There are different theories as regards to the rising debate on Subjects of International law but there are majorly three theories of International law. All three major theories and their explanation is mentioned below.
Realist theory
If we see what the followers of this theory think then we come to know that according to them the only subject of International law is the Nation States. They believe that the Nation-states are the only entities for whose conduct the International law comes into existence. The Nation States have separate legal entities and have their own rights, duties and obligations which they can possess under International law. So, according to the followers of the Realist theory, Nation-states are the ultimate and only subjects of International law.
Fictional theory
According to the supporters of the fictional theory the only subjects of international law are the individuals not the nation-states. The reason they gave that the legal orders are for the conduct of human beings and for their wellness. And there’s nothing much difference between Nation States and an individual because Nation States are the aggregate of the individuals.
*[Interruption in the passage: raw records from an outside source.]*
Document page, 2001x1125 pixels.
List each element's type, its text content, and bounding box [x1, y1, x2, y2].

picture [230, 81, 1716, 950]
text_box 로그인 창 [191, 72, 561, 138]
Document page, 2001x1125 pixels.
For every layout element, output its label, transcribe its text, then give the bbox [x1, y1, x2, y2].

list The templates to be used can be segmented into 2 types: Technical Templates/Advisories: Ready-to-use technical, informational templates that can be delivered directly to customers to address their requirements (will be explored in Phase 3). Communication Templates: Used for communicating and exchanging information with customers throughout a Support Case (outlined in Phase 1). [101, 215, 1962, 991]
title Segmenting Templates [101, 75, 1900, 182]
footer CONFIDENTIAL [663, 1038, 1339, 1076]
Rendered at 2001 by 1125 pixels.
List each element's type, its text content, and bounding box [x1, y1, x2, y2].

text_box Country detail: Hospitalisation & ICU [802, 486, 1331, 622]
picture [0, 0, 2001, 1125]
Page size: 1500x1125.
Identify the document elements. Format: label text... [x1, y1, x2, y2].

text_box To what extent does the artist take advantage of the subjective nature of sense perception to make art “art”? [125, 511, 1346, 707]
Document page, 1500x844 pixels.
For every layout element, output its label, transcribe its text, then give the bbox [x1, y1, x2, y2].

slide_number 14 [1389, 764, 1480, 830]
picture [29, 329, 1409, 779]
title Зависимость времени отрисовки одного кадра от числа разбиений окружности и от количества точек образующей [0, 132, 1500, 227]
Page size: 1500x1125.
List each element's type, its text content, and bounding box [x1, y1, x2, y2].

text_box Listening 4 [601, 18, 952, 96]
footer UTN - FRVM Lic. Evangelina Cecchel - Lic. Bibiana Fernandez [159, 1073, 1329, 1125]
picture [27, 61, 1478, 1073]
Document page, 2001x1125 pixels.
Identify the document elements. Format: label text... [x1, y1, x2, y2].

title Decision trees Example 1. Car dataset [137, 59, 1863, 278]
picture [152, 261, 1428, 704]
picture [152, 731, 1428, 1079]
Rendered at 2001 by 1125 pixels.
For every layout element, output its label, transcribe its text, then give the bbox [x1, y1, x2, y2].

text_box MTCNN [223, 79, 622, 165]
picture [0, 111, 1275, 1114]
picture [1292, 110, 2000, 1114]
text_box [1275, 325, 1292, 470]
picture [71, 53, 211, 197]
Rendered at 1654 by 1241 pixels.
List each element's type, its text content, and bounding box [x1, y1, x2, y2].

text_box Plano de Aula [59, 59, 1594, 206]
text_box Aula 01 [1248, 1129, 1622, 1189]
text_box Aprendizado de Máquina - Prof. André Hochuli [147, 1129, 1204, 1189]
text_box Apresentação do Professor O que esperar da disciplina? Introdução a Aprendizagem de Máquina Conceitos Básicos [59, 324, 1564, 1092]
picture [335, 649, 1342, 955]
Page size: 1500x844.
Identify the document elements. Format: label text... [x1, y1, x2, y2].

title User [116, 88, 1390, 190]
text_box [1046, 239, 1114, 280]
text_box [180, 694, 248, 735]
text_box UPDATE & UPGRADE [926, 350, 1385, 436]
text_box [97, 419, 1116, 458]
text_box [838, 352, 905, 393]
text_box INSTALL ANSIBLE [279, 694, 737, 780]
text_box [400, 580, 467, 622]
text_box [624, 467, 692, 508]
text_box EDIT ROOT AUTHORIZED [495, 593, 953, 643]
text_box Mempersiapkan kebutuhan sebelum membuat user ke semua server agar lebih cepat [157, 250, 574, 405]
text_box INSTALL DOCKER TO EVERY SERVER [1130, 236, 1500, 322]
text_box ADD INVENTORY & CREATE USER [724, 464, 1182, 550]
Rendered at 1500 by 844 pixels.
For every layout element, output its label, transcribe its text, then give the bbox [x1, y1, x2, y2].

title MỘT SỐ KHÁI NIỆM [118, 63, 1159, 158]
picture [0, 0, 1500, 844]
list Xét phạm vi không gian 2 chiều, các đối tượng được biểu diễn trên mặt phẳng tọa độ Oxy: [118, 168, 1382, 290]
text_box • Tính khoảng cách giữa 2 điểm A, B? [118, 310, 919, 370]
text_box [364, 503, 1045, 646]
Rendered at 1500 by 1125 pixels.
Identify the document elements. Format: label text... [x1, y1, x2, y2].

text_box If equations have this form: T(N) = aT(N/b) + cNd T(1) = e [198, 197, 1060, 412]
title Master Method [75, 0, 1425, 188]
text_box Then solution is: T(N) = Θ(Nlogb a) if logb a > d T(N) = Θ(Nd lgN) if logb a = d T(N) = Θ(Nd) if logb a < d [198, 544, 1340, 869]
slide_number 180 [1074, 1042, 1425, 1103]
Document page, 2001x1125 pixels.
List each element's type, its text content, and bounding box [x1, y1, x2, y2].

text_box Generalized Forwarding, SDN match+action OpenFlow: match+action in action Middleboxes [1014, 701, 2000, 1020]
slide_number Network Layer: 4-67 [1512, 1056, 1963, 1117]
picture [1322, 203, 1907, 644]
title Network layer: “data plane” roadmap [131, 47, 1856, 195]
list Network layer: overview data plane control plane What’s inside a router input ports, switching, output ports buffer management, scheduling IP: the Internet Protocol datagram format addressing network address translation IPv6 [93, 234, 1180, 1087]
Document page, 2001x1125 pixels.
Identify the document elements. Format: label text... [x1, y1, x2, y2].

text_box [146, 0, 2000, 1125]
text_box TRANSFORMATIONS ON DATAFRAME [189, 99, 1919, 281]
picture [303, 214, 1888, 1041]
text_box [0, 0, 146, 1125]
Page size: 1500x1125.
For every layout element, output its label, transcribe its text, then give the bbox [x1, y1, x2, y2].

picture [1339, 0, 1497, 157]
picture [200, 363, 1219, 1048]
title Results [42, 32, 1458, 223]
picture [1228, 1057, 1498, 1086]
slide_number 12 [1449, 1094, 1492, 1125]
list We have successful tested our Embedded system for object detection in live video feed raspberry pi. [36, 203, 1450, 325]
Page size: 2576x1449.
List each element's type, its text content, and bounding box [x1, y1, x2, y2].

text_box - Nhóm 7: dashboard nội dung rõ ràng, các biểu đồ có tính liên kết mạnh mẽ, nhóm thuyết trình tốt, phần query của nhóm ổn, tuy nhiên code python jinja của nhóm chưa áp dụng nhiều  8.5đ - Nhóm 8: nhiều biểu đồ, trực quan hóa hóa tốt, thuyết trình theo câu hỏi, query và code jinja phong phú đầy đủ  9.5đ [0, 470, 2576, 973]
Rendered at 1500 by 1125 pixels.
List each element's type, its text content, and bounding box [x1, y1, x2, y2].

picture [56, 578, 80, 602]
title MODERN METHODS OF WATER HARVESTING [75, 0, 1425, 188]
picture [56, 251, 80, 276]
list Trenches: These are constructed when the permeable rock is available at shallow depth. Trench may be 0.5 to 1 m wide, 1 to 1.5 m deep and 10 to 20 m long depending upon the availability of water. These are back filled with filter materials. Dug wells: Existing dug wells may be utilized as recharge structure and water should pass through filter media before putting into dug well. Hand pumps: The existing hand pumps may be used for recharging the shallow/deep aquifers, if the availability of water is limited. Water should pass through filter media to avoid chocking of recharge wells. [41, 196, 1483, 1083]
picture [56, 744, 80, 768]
And according to the followers individuals are the sole subjects of International law.
Functional theory
In both the theories i.e. Realistic and Fictional adopted their opinion without considering other subjects of International law. But the functional theory tends to meet both the extremist theories. According to this theory neither Nation States nor individuals are the only subjects of International law. Even, not only the Nation States and individuals are the subjects of International law but other entities have been granted international personality and status and considered as Subjects of International law.
After analyzing all the three theories then according to my view Functional theory is more accurate and best suited for the modern area of International law and also found suitable according to the world condition and trend. Declaring any one subject as the sole subject of International law is never a solution and hence, the other two theories lag behind than the Functional Theory.